İçinde bir yere dokunuyor..
O kimsenin ayak basmadığı..
Herkesin yönünü bulamadığı labirentlerden, umarsızca sıyrılıp kendine tamamlıyor seni..
Üstelik yalın ayak..
Üstelik olduğu gibi.. Hesap kitap yapmadan..
Senin gecen katran karası, günün ortasında hüznün duvarları devrilirken üstüne hem de, tutup bileklerinden her seferinde kaçırıyor..
Üstelik o beylik lafları da etmiyor, Mecnun olmadığının - olamayacağının farkında, bilincinde..
Ben gelmiş geçmiş bütün yaratılanlara küfrederken, o bildiğim bütün alfabeleri unutturuyor..
Hâyâle aldanma diyor ve tutulmak yok hiçbir hayata..
Büyük anlamlar yüklemek de yok hiçbir insana..
Ya tamam büyük anlamlar yüklemeyelim
Ama, peki ya bu eller?
Bu daralan nefes yüzü gözbebeklerimdeyken?
Benim çemberim bana zindan..
Benim aklımın koridorları çok kalabalık..
Bende hep demir korkuluklara tutunmanın soğukluğu..
Bende, her gece ve her sabah aynı hüzzâm..
İyileşmeyi meşru kılacak her vecize sırtı dönük ve o sırt kambur bunca yükü omuzlamaktan..
Yönünü bana çeviren Rabbe şükür mü etmeli sitem mi?

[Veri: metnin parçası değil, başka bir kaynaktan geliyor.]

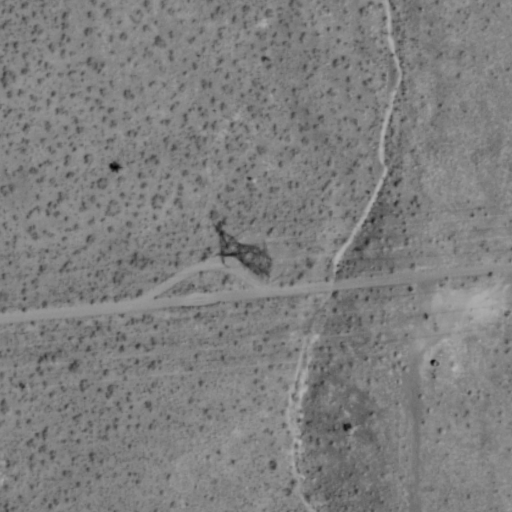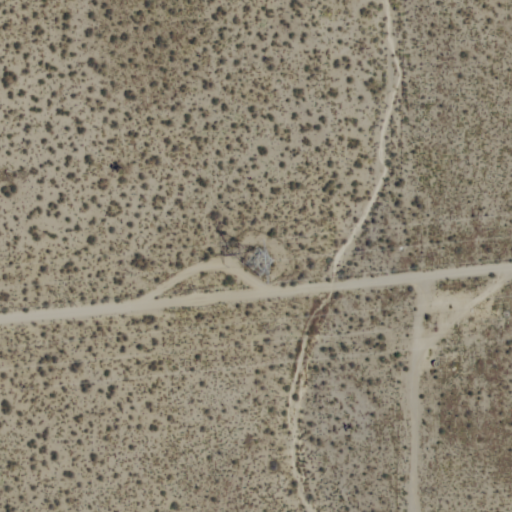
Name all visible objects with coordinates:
power tower: (197, 276)
road: (256, 293)
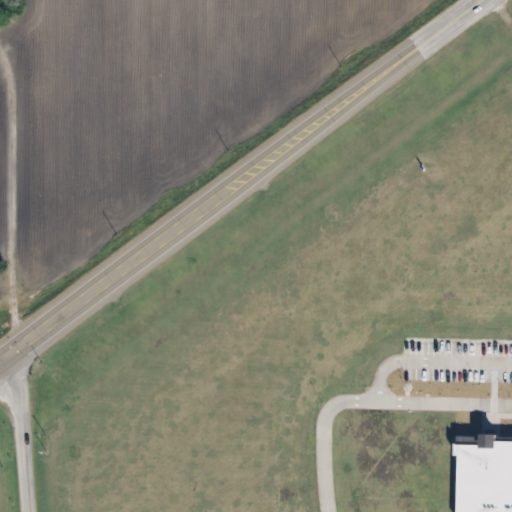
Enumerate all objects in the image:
road: (231, 180)
road: (422, 407)
road: (22, 430)
road: (324, 459)
building: (485, 477)
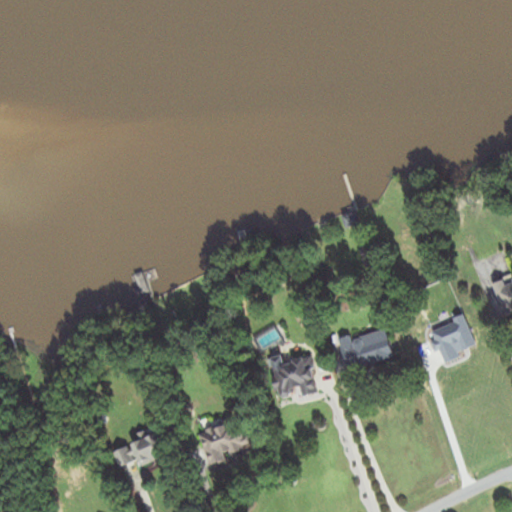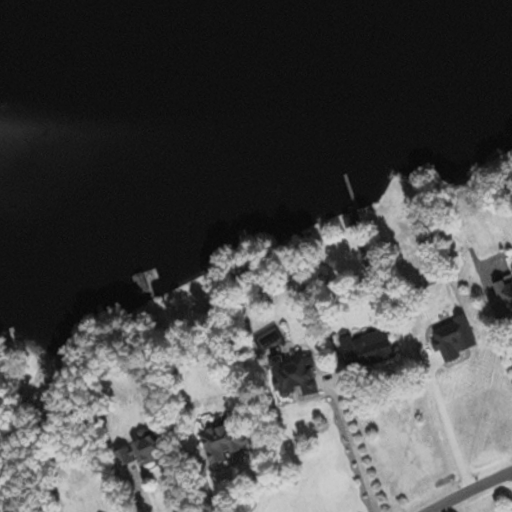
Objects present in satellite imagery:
river: (256, 37)
building: (352, 220)
building: (140, 284)
building: (369, 348)
building: (297, 375)
building: (226, 440)
building: (144, 451)
road: (472, 490)
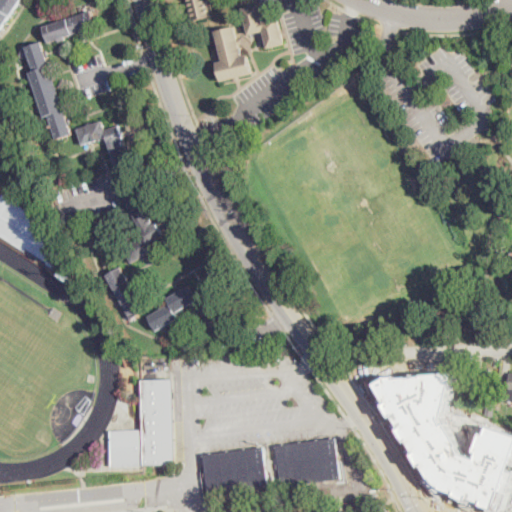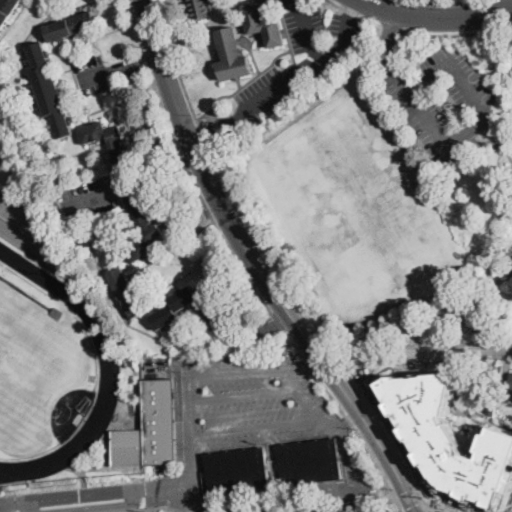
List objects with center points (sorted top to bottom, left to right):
parking lot: (280, 1)
road: (445, 1)
road: (209, 2)
building: (198, 8)
building: (199, 9)
building: (7, 10)
road: (353, 10)
building: (6, 12)
road: (438, 16)
parking lot: (304, 23)
building: (71, 25)
building: (264, 25)
building: (71, 26)
building: (265, 26)
road: (388, 28)
road: (308, 30)
road: (387, 32)
road: (455, 33)
road: (502, 46)
building: (232, 55)
building: (233, 56)
road: (135, 63)
road: (486, 72)
road: (94, 77)
road: (291, 79)
parking lot: (288, 80)
building: (48, 88)
building: (49, 91)
parking lot: (441, 99)
road: (469, 127)
road: (495, 137)
road: (208, 138)
road: (495, 138)
building: (110, 142)
building: (112, 145)
road: (160, 175)
park: (397, 190)
road: (101, 197)
park: (353, 207)
road: (213, 220)
building: (142, 226)
building: (143, 227)
building: (27, 229)
road: (257, 242)
road: (257, 265)
road: (487, 266)
building: (126, 292)
building: (128, 292)
building: (188, 306)
building: (190, 307)
road: (280, 323)
road: (247, 330)
road: (418, 351)
road: (317, 353)
road: (343, 365)
track: (48, 367)
road: (48, 367)
road: (307, 367)
road: (409, 367)
park: (28, 372)
road: (221, 374)
building: (511, 374)
building: (482, 380)
building: (508, 393)
road: (247, 395)
parking lot: (250, 402)
road: (308, 404)
building: (491, 408)
road: (350, 422)
road: (341, 425)
building: (150, 428)
road: (255, 428)
building: (150, 430)
building: (449, 438)
building: (451, 438)
road: (351, 454)
building: (309, 460)
road: (410, 460)
building: (310, 462)
road: (380, 469)
building: (237, 470)
building: (237, 470)
road: (82, 474)
road: (183, 481)
road: (69, 499)
road: (431, 504)
road: (140, 509)
road: (417, 509)
road: (423, 509)
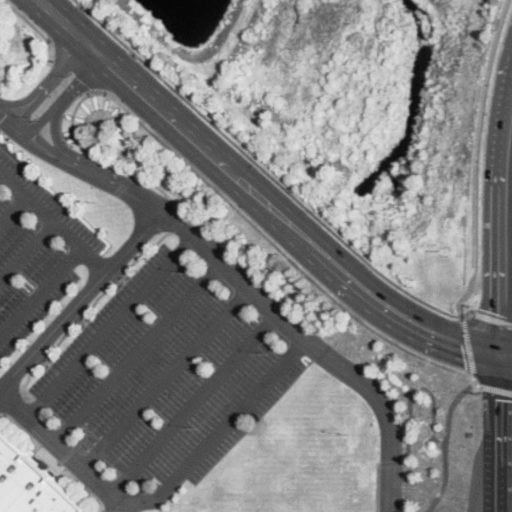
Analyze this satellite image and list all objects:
road: (36, 27)
road: (64, 67)
road: (76, 68)
road: (78, 79)
road: (21, 99)
road: (28, 109)
road: (7, 118)
road: (42, 120)
road: (54, 129)
road: (21, 130)
road: (43, 146)
road: (478, 156)
road: (270, 171)
road: (209, 181)
road: (259, 195)
road: (11, 208)
road: (501, 215)
road: (179, 219)
road: (53, 224)
road: (26, 251)
parking lot: (35, 252)
road: (39, 292)
road: (83, 299)
road: (271, 304)
road: (92, 306)
road: (491, 316)
road: (111, 325)
road: (468, 344)
road: (140, 352)
traffic signals: (500, 356)
road: (506, 357)
parking lot: (165, 374)
road: (166, 376)
road: (415, 387)
road: (494, 388)
road: (195, 404)
road: (501, 433)
road: (219, 434)
road: (445, 441)
road: (62, 448)
road: (389, 461)
road: (483, 468)
building: (30, 483)
road: (87, 487)
road: (376, 487)
road: (112, 510)
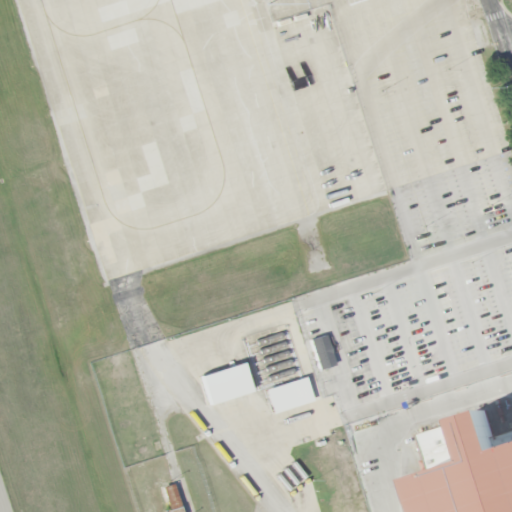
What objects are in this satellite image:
road: (501, 31)
road: (509, 44)
airport apron: (195, 122)
airport: (252, 258)
building: (320, 352)
building: (222, 384)
building: (224, 384)
building: (286, 395)
building: (287, 395)
airport hangar: (465, 467)
building: (465, 467)
building: (465, 468)
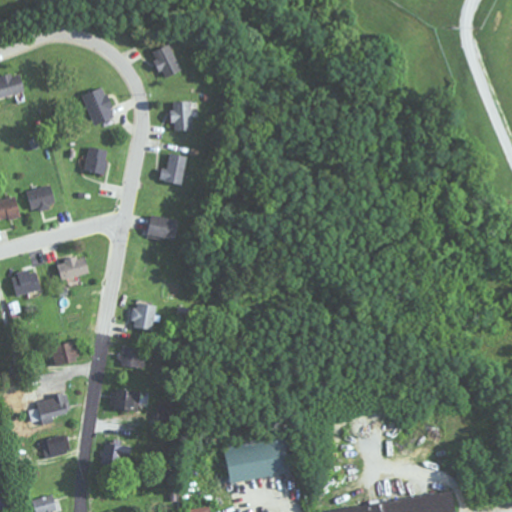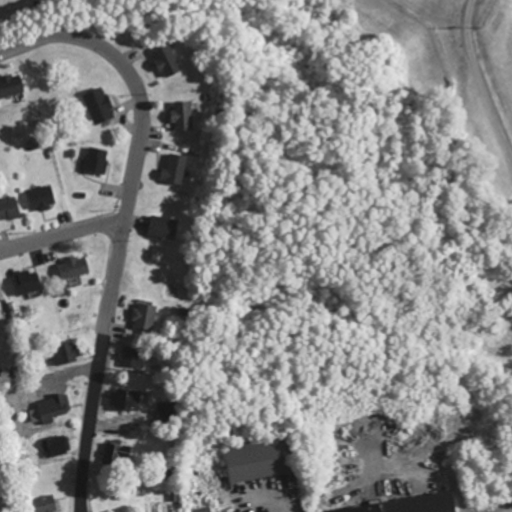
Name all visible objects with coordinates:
road: (90, 41)
building: (164, 59)
building: (10, 84)
building: (97, 104)
building: (180, 114)
building: (96, 161)
building: (172, 168)
building: (39, 197)
building: (8, 208)
building: (159, 226)
road: (62, 238)
building: (72, 267)
building: (24, 282)
road: (110, 312)
building: (142, 315)
building: (64, 352)
building: (131, 357)
building: (129, 399)
building: (51, 409)
building: (56, 445)
building: (115, 454)
building: (257, 458)
building: (2, 501)
building: (44, 503)
building: (405, 505)
building: (200, 508)
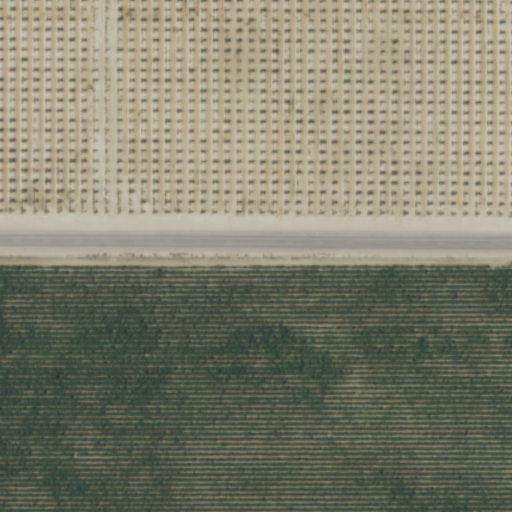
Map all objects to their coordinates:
road: (89, 121)
road: (255, 242)
crop: (255, 388)
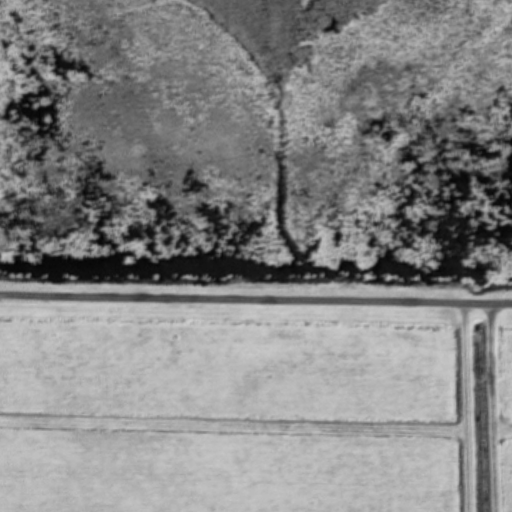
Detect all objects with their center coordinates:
crop: (254, 395)
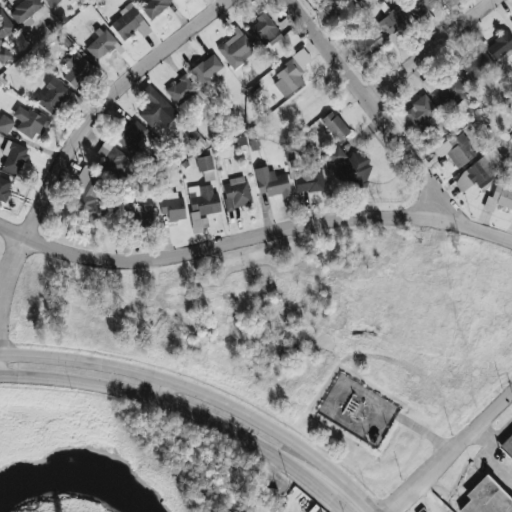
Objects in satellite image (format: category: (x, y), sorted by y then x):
building: (450, 0)
building: (327, 1)
building: (52, 2)
building: (420, 6)
building: (154, 7)
building: (25, 12)
building: (127, 21)
building: (391, 22)
building: (263, 30)
building: (4, 36)
building: (365, 42)
building: (100, 44)
building: (500, 46)
building: (234, 49)
road: (433, 50)
building: (474, 66)
building: (76, 67)
building: (207, 70)
building: (290, 74)
building: (181, 90)
building: (451, 90)
building: (52, 96)
road: (106, 101)
building: (153, 106)
road: (374, 107)
building: (420, 113)
building: (29, 121)
building: (5, 124)
building: (335, 126)
building: (132, 135)
building: (457, 150)
building: (13, 156)
building: (112, 159)
building: (204, 163)
building: (351, 167)
building: (480, 170)
building: (308, 180)
building: (270, 182)
building: (4, 189)
building: (236, 192)
building: (502, 193)
building: (89, 197)
building: (202, 205)
building: (172, 207)
building: (138, 216)
road: (254, 237)
road: (8, 272)
road: (163, 390)
road: (204, 393)
road: (187, 409)
building: (507, 446)
road: (449, 451)
road: (488, 455)
river: (71, 472)
road: (427, 496)
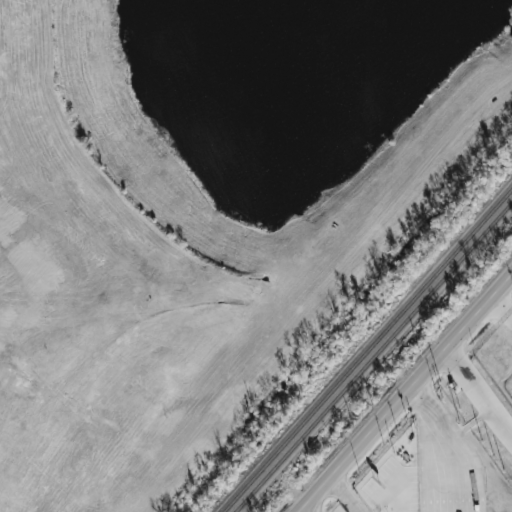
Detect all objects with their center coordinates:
landfill: (205, 211)
road: (499, 310)
railway: (367, 350)
railway: (373, 357)
road: (404, 392)
road: (478, 394)
road: (344, 493)
road: (445, 511)
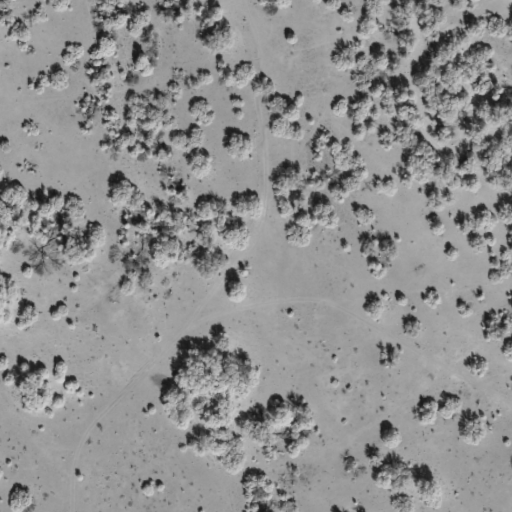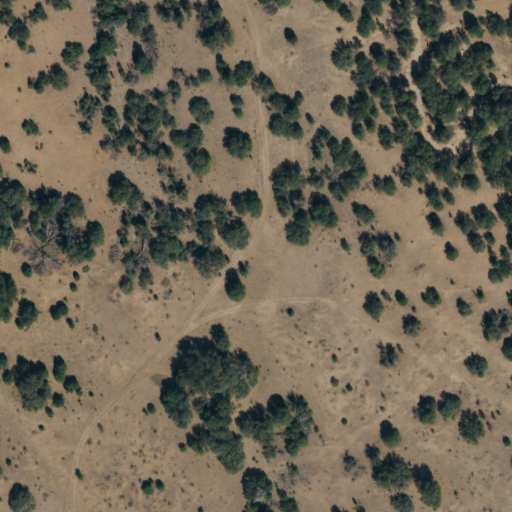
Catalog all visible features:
road: (217, 276)
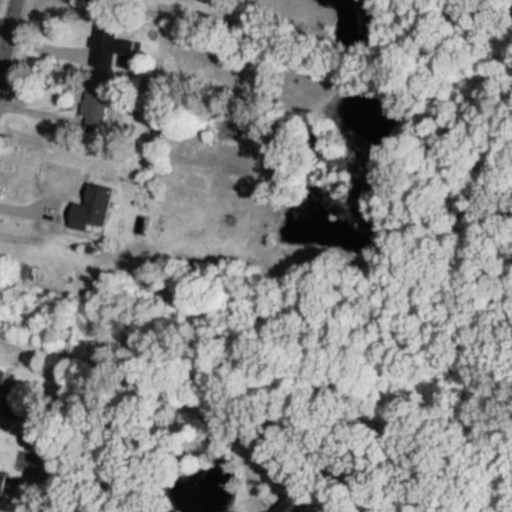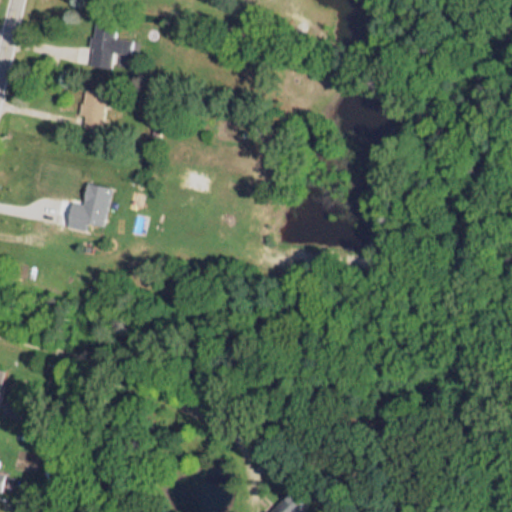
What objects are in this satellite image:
road: (6, 28)
road: (2, 38)
road: (131, 383)
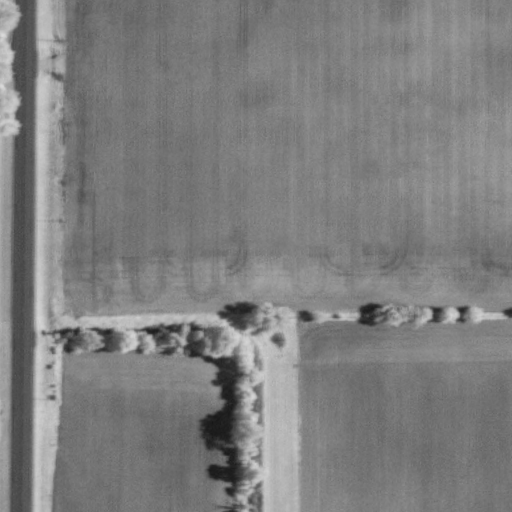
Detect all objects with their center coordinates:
road: (20, 256)
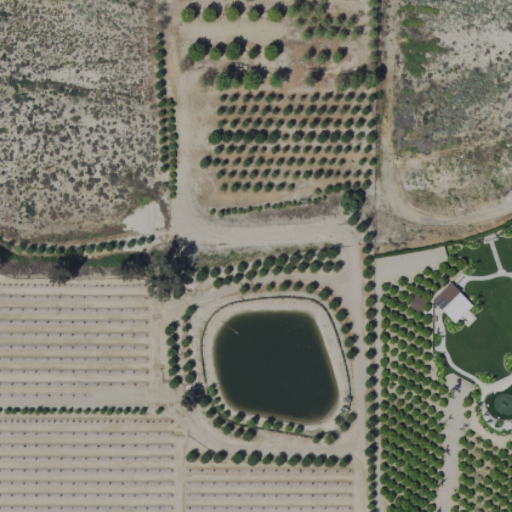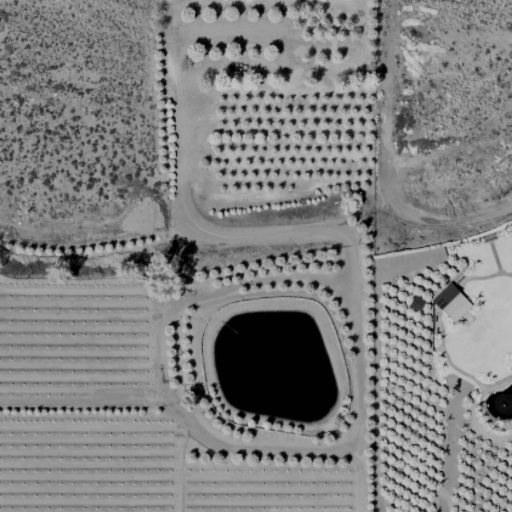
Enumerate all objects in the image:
building: (451, 302)
building: (416, 303)
building: (450, 303)
building: (415, 304)
road: (357, 375)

Açılan kapı, o caddeden sapılan sokak, daralan kaldırımlarda atılan adımlar hangi hayra alâmet?
Hangi duânın kabulü yahut hangi âh’ın tutulması bu?
Kaç zamandır bir türlü çıkamadığım araf bâki..
Eyvallah.
YORUMLAR
Henüz yorum yapılmamış.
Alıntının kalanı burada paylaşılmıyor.